- **Work instruction**: Copy out the text of every record below word for word, leaving out the pictures.

(Records supplied)

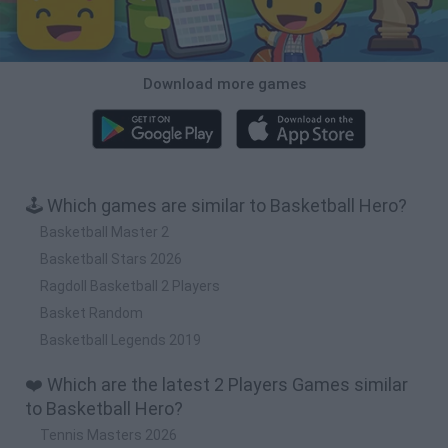
Download more games
🕹️ Which games are similar to Basketball Hero?
Basketball Master 2
Basketball Stars 2026
Ragdoll Basketball 2 Players
Basket Random
Basketball Legends 2019
❤️ Which are the latest 2 Players Games similar
to Basketball Hero?
Tennis Masters 2026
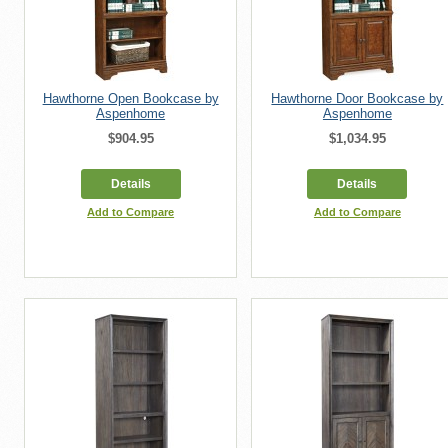
Hawthorne Open Bookcase by
Hawthorne Door Bookcase by
Aspenhome
Aspenhome
$904.95
$1,034.95
Details
Details
Add to Compare
Add to Compare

(End Records supplied)

- **Your solution**:
Download more games
🕹️ Which games are similar to Basketball Hero?
Basketball Master 2
Basketball Stars 2026
Ragdoll Basketball 2 Players
Basket Random
Basketball Legends 2019
❤️ Which are the latest 2 Players Games similar
to Basketball Hero?
Tennis Masters 2026
Hawthorne Open Bookcase by
Hawthorne Door Bookcase by
Aspenhome
Aspenhome
$904.95
$1,034.95
Details
Details
Add to Compare
Add to Compare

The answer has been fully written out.